-- Text under study follows --

INDIA: Let them eat rasgullas

Asia Human Rights
September 24, 2015
Reproduced with Permission
Asian Human Rights Commission

Death of children under its care is nothing novel for the Sardar Vallabhbhai Patel Post Graduate Institute of Paediatrics located in Cuttack, Odisha. It took 58 of them to die in less than 10 days for it to become scandalous.

Over the years, the Institute, popularly known as Shishu Bhawan, has recorded an alarming number of deaths against admission, and this is despite it being the biggest paediatrics hospital in eastern India. The numbers are worth a look.

The hospital recorded 1,522 deaths against 18,271 admissions in 2014, while 1,033 children died out of 12,683 admitted in 2013. In 2015, up to August 28, the number of deaths already counts at 965 out of 11,250 admissions.

The continuing spate of deaths should have brought the Institute ignominy long ago. It did not, perhaps, because most of the patients the Institute caters to are from the most disadvantaged and underprivileged sections of the Indian population: tribals, dalits, and poor people, i.e. those whom the country abandoned long ago.

A preliminary inquiry by the Cuttack district administration found that in most of the cases, the deaths involved underweight children or those with premature births. Both these criteria are endemic in children born in disadvantaged homes in India.

-- Text under study concluded --
-- Data section follows --

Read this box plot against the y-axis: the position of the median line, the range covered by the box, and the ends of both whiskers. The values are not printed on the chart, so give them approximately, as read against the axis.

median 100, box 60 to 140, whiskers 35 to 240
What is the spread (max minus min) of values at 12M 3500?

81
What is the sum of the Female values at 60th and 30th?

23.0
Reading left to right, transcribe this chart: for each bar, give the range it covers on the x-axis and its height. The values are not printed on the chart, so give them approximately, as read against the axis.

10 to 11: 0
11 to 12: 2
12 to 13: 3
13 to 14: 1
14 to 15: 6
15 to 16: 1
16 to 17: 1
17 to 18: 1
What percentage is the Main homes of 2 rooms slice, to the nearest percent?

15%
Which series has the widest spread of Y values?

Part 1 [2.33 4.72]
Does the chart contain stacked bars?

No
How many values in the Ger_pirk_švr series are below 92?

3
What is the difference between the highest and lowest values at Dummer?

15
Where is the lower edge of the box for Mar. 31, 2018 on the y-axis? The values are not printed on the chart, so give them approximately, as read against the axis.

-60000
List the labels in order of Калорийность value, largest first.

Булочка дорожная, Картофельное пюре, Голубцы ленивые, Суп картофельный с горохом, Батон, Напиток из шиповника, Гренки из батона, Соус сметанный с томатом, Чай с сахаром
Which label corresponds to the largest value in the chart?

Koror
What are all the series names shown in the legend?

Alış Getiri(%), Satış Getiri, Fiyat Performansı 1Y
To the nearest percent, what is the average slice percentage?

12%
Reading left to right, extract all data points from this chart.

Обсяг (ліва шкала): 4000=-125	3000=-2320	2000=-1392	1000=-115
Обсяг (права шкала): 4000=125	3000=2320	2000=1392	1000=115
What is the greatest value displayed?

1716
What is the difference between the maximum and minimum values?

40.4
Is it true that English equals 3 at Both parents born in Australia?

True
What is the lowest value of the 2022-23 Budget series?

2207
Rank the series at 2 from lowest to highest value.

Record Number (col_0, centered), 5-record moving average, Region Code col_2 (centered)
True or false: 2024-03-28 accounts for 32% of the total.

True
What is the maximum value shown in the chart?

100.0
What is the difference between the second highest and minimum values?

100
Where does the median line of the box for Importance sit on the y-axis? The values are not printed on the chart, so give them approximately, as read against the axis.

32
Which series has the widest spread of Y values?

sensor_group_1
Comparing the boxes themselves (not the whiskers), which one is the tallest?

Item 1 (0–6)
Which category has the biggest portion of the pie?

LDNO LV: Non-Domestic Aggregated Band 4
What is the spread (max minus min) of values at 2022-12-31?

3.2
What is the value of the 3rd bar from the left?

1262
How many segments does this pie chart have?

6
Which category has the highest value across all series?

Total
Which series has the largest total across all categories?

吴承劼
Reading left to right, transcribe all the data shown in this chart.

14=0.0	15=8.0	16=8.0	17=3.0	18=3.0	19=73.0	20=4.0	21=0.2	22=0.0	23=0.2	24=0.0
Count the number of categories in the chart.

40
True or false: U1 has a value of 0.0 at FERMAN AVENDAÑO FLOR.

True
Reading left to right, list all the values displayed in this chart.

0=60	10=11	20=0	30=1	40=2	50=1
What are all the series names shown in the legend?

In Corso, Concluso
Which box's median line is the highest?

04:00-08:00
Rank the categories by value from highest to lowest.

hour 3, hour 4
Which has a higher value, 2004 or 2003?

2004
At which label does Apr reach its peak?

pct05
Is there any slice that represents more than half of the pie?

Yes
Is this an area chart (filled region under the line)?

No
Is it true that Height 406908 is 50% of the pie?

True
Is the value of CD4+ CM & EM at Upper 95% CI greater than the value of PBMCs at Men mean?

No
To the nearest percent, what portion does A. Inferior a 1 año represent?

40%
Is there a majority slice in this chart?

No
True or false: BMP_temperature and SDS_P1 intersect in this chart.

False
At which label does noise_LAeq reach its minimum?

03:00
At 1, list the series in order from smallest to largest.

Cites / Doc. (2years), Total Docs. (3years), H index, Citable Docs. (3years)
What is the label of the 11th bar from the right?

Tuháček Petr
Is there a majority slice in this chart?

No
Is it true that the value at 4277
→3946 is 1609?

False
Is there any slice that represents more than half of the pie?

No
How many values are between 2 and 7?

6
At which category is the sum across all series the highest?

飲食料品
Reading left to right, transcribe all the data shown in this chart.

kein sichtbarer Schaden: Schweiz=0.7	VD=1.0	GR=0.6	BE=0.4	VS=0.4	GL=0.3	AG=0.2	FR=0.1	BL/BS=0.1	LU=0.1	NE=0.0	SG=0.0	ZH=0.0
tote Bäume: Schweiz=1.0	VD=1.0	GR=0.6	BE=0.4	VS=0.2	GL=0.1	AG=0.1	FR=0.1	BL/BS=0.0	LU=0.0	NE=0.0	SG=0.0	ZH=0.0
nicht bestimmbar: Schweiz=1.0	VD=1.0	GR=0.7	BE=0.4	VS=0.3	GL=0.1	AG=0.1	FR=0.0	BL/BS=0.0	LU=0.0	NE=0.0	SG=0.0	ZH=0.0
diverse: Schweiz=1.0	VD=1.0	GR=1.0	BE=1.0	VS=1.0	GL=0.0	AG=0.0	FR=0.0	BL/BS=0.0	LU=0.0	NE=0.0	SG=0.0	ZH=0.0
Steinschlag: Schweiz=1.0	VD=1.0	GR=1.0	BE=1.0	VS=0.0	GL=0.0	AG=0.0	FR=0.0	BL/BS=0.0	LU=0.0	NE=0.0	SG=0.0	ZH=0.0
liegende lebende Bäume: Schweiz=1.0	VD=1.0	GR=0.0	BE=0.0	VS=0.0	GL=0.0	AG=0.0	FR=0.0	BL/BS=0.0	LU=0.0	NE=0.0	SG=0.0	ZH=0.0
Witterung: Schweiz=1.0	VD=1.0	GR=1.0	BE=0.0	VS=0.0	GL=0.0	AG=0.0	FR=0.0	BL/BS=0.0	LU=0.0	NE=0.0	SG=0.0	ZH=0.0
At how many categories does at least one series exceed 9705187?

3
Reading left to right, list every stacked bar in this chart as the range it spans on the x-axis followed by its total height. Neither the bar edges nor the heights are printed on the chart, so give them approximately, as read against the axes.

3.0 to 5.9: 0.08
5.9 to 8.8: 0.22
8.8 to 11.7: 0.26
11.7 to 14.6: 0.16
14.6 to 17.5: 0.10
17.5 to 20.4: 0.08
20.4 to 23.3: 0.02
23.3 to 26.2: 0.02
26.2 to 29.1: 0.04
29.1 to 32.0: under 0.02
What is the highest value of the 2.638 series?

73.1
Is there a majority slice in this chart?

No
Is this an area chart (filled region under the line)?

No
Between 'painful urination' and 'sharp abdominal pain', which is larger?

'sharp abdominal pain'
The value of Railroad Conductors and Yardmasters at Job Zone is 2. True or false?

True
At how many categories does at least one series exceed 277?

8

-- Data section concluded --

Complete the following =>
- A) According to the Shishu Bhawan article, how many children died at the Institute in 2014, and out of how many admissions?
- B) From the Shishu Bhawan article, return the passage from "The continuing spate" up to and including "abandoned long ago.".
- C) Rewrite the paragraph of the Shishu Bhawan article that begins "The hospital recorded 1,522 deaths" as a brief list, keeping its figures.

Task answers =>
- A) 1,522 children died out of 18,271 admissions.

- B)
The continuing spate of deaths should have brought the Institute ignominy long ago. It did not, perhaps, because most of the patients the Institute caters to are from the most disadvantaged and underprivileged sections of the Indian population: tribals, dalits, and poor people, i.e. those whom the country abandoned long ago.

- C)
- 2013: 1,033 deaths out of 12,683 admissions
- 2014: 1,522 deaths out of 18,271 admissions
- 2015 (up to August 28): 965 deaths out of 11,250 admissions